→ REQUIRED WORK
**A.** Using the Varroc Engineering call transcript, decide whether each statement below agrees with it: (i) the net debt mentioned is INR 1,200 crore; (ii) the CFO puts the average interest cost at around 12%; (iii) the company does not give a breakup of its discounting charges. Answer yes or no for each and quote the deciding words.
**B.** In the Varroc Engineering call transcript, what does the CFO say is also counted in the interest cost?
**C.** Proceed with the Varroc Engineering call transcript from the point where it stops.

:: SELECTED PASSAGE ::

Okay, sir, I'm sorry, I'm going to repeat. Maybe it's little naive on my part, but I'm just, trying to understand a little bit. If the net debt is INR 1,200 crore today, why is the interest cost INR 200 crore?

K Mahendra Kumar
Global CFO, Varroc Engineering

Uh.

Nisarg Vakharia
Partner, NV Alpha Fund Management LLP

Because interest cost is not more than 10%, 11% anywhere.

K Mahendra Kumar
Global CFO, Varroc Engineering

Yeah, no, the average interest cost comes to only around 9%-9.5%.

Nisarg Vakharia
Partner, NV Alpha Fund Management LLP

Right.

K Mahendra Kumar
Global CFO, Varroc Engineering

It also has the discounting charges. We also do the discounting of the customer's receivables, those discounting charges are also part of the interest cost.

Nisarg Vakharia
Partner, NV Alpha Fund Management LLP

Okay. What is the discounting charges that we have, per annum or per quarter, approximately?

K Mahendra Kumar
Global CFO, Varroc Engineering

Like, we don't give that kind of breakup, but we can broadly work, work it out, right? I mentioned the interest rate-

Nisarg Vakharia
Partner, NV Alpha Fund Management LLP

Okay.

K Mahendra Kumar
Global CFO, Varroc Engineering

earlier on in that case, you know, so.

Nisarg Vakharia
Partner, NV Alpha Fund Management LLP

Okay. These discounting charges will continue or you will stop doing them as your balance sheet strengthens? Because it's an expensive charge, no, for us?

:::
:: SUPPLIED RECORDS ::

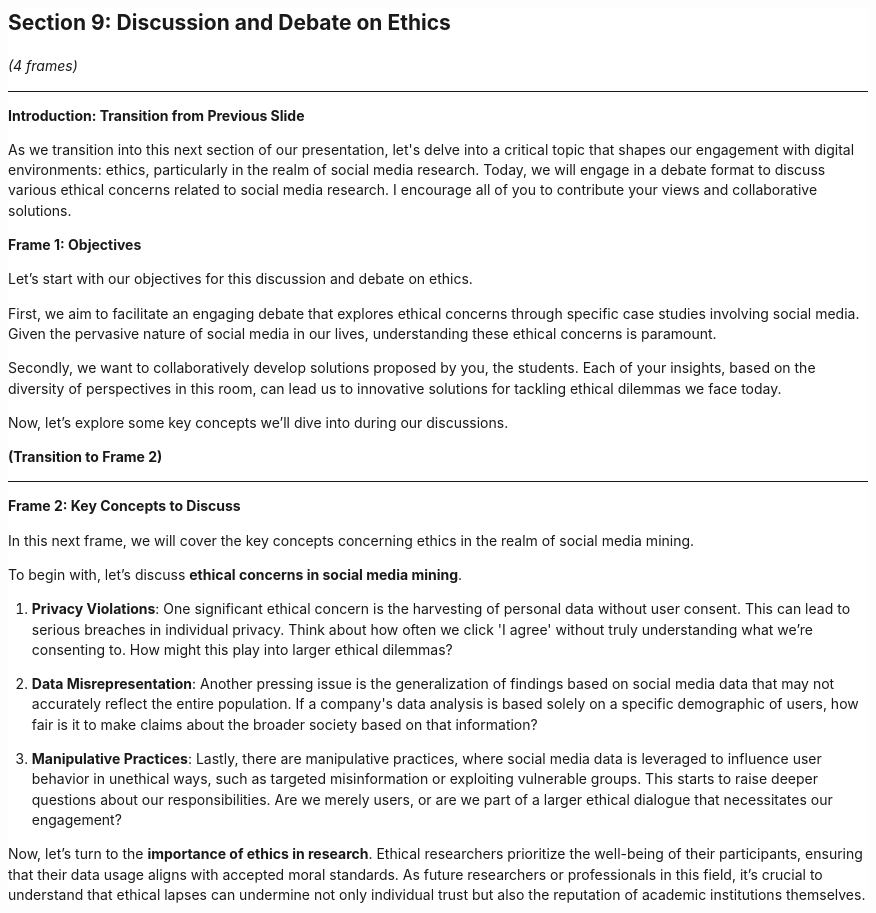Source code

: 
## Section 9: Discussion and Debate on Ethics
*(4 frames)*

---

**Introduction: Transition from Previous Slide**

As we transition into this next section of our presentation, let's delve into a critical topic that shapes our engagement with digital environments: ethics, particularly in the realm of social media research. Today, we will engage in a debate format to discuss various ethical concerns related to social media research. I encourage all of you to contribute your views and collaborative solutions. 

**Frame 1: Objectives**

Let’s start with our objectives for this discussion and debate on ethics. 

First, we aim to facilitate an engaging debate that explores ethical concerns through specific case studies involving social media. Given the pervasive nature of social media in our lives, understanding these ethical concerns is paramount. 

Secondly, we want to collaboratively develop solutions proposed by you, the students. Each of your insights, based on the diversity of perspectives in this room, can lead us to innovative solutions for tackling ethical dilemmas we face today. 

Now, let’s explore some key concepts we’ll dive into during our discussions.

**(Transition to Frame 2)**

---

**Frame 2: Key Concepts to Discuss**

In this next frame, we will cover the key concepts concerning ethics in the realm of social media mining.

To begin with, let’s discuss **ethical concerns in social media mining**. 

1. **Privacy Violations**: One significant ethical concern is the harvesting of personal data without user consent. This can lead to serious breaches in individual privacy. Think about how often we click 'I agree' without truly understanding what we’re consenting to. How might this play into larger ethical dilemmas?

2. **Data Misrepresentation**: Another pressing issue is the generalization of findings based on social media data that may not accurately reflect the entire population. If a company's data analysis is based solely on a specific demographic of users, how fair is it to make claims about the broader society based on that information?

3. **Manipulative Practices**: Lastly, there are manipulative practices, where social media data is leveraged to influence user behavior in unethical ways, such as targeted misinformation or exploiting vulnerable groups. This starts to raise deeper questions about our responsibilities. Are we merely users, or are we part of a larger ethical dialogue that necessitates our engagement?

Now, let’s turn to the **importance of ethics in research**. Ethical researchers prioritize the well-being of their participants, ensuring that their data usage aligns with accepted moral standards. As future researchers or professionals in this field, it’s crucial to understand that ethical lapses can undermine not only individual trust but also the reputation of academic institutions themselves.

:::
:: SUPPLIED RECORDS ::

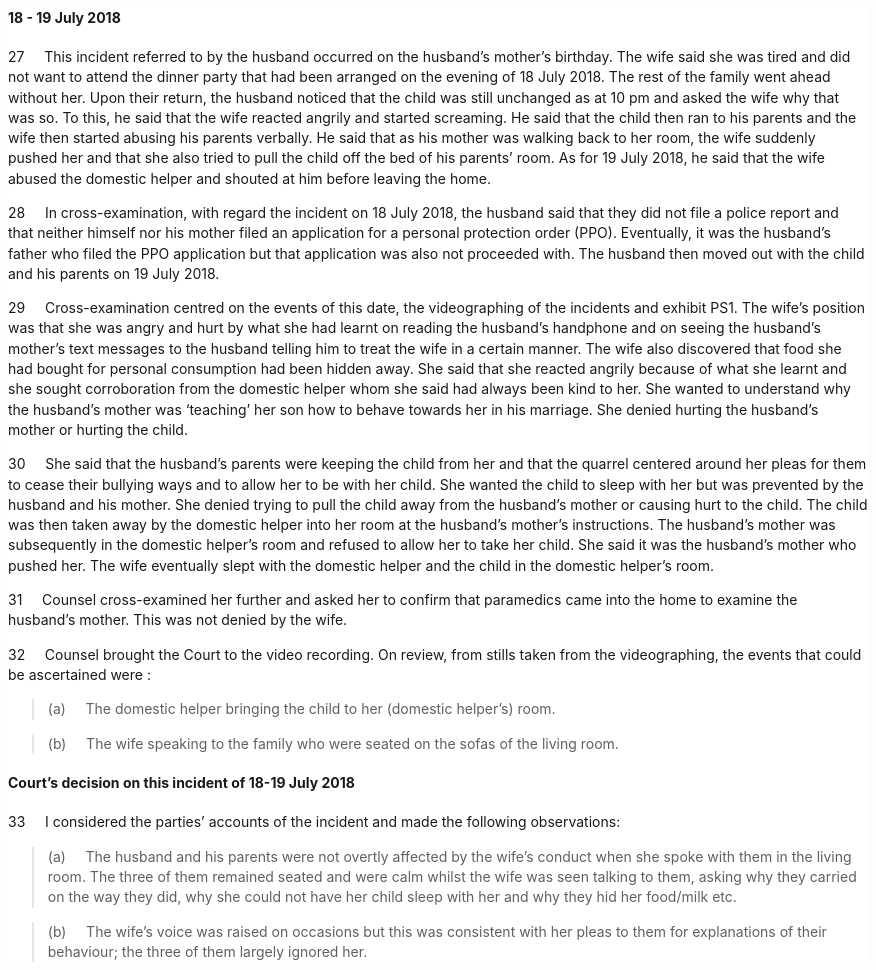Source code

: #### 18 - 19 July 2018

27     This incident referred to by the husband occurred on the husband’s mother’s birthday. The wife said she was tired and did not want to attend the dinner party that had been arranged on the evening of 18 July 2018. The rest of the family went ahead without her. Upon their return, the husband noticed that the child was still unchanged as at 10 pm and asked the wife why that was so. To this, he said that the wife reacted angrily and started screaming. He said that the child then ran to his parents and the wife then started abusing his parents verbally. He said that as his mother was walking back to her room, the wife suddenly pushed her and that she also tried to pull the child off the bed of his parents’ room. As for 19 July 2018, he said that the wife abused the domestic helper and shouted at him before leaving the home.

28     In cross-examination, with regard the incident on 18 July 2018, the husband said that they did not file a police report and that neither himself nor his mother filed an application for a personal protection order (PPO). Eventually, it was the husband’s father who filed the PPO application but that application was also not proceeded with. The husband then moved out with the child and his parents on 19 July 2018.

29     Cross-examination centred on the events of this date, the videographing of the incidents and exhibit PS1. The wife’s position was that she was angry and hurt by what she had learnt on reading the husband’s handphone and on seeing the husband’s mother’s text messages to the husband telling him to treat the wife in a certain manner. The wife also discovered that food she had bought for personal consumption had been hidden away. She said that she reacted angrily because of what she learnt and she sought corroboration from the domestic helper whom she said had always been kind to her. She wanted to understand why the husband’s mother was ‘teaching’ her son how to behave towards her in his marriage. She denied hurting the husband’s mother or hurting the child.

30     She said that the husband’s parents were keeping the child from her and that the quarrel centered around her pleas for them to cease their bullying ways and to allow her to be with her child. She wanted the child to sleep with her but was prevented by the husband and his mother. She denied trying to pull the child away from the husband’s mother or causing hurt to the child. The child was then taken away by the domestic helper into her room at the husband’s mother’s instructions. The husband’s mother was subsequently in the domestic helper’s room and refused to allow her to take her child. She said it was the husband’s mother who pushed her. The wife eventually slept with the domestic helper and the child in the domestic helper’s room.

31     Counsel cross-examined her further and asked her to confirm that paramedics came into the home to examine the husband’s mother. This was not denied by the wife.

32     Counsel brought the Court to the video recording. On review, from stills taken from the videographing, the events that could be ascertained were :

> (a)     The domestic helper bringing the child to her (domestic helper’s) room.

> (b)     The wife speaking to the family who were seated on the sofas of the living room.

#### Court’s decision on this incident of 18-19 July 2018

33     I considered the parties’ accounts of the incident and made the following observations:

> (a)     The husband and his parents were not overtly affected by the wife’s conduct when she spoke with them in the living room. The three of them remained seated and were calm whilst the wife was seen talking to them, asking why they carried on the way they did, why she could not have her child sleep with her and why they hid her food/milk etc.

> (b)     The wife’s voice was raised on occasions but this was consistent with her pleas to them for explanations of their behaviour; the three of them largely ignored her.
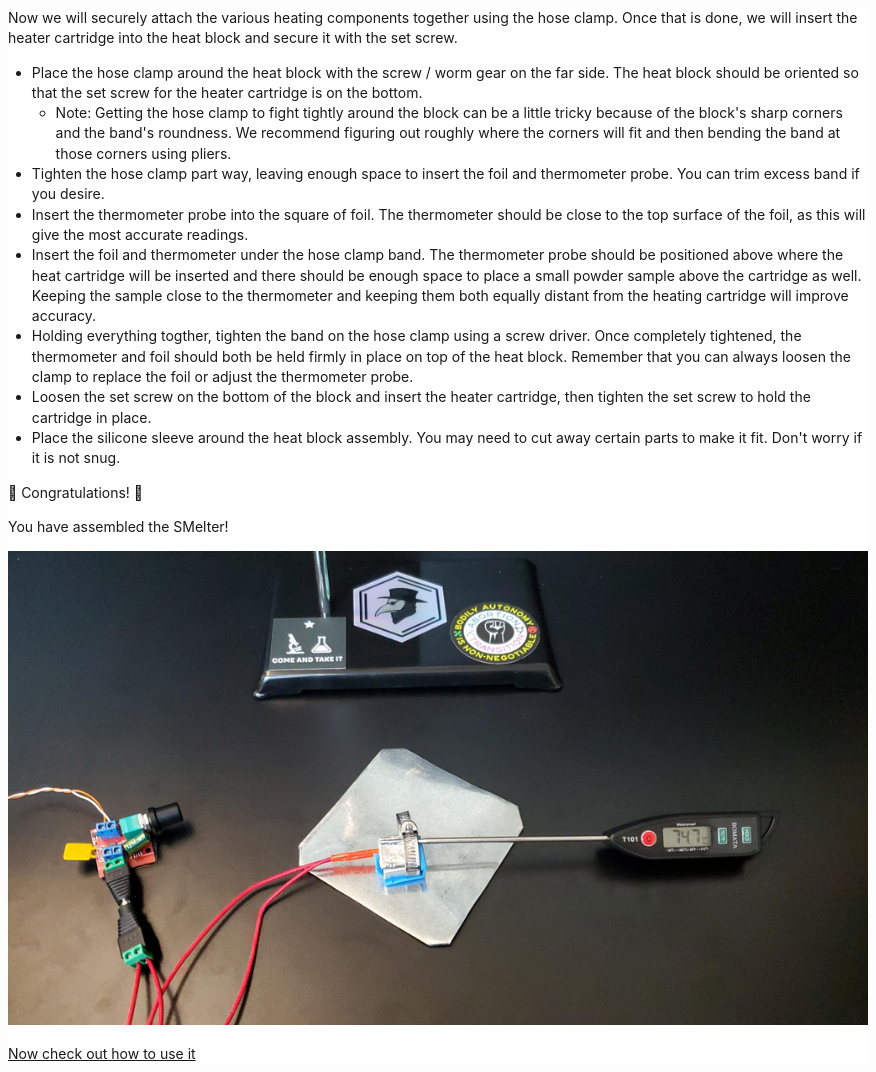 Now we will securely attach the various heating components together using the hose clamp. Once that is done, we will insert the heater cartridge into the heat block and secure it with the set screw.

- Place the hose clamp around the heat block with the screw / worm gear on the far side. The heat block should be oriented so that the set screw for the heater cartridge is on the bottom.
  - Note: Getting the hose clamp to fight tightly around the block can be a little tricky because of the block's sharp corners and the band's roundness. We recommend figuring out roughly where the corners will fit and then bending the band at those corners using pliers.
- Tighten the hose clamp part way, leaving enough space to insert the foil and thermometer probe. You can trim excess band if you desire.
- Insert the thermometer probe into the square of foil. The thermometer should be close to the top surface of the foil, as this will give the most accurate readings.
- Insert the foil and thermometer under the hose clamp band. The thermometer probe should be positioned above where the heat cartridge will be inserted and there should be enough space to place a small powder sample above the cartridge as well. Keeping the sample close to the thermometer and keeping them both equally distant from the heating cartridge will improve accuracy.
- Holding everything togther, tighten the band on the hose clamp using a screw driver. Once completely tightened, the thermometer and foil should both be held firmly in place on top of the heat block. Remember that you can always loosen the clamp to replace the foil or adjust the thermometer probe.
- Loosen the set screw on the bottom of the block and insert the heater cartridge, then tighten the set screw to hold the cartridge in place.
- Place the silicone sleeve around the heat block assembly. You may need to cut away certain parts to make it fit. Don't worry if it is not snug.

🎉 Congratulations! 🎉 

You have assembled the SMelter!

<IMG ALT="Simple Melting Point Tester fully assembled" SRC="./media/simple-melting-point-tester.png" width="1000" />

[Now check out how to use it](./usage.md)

:::
:: SUPPLIED RECORDS ::

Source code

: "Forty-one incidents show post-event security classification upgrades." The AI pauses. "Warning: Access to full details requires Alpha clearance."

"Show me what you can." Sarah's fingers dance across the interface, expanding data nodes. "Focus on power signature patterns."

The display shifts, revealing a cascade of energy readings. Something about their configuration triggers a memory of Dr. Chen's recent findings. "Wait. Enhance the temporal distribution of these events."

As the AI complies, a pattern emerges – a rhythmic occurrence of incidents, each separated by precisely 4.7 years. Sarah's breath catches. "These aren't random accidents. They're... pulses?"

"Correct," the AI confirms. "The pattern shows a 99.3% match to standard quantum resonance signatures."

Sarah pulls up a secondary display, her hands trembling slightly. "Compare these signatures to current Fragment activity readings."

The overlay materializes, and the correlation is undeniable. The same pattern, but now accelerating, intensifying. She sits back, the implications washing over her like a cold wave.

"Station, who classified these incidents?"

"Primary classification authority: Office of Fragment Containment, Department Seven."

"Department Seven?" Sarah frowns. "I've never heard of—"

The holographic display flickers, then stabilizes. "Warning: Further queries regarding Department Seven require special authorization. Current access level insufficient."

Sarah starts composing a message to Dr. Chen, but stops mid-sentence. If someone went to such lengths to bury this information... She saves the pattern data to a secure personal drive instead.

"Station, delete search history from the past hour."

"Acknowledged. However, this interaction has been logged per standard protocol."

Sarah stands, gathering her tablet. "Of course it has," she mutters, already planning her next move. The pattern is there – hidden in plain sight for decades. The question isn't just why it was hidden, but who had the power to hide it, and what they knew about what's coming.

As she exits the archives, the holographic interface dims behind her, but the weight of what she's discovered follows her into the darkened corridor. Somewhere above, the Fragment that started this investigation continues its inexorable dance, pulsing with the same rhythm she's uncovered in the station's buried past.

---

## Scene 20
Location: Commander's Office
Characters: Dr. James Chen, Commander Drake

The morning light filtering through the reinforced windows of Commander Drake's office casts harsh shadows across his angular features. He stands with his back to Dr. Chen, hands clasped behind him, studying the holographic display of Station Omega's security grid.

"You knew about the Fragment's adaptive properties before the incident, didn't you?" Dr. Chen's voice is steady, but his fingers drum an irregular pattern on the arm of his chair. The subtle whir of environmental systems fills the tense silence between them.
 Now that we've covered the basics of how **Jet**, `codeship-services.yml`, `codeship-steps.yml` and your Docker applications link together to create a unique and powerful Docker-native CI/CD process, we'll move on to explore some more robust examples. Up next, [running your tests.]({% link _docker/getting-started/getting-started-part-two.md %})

:::

→ RESPONSES PER TASK
**A.**
(i) Yes: "If the net debt is INR 1,200 crore today"
(ii) No: "the average interest cost comes to only around 9%-9.5%."
(iii) Yes: "we don't give that kind of breakup"

**B.** The charges for discounting the customers' receivables.

**C.**
K Mahendra Kumar
Global CFO, Varroc Engineering

No, see, as it stands now, this is one of the cheapest modes of finance that we have.

Nisarg Vakharia
Partner, NV Alpha Fund Management LLP

Okay.

K Mahendra Kumar
Global CFO, Varroc Engineering

Also, the obviously, the customers are all big OEMs.

Nisarg Vakharia
Partner, NV Alpha Fund Management LLP

Okay.

K Mahendra Kumar
Global CFO, Varroc Engineering

That way the, the risk is less, so the bankers are also willing to give it at lower rates.

Nisarg Vakharia
Partner, NV Alpha Fund Management LLP

Okay, okay.

K Mahendra Kumar
Global CFO, Varroc Engineering

If I have to take it out, this will be the last one that I would touch. My first hurdle would be to reduce the high-cost debt.

Nisarg Vakharia
Partner, NV Alpha Fund Management LLP

Okay.

K Mahendra Kumar
Global CFO, Varroc Engineering

Towards the end, we will, we will stop it also.

Nisarg Vakharia
Partner, NV Alpha Fund Management LLP

Okay, I get it. Thank you so much, sir. All the best.

K Mahendra Kumar
Global CFO, Varroc Engineering

Thank you.

Operator

Thank you. A reminder to the participants, anyone wishing to ask a question, may please press star and 1. The next question is from the line of Abhishek from Dolat Capital. Please go ahead.

Speaker 11

Thanks for the opportunity again. Sir, in aftermarket business, we are seeing a strong traction. If you can throw some more light on the product and the network expansion in last six months.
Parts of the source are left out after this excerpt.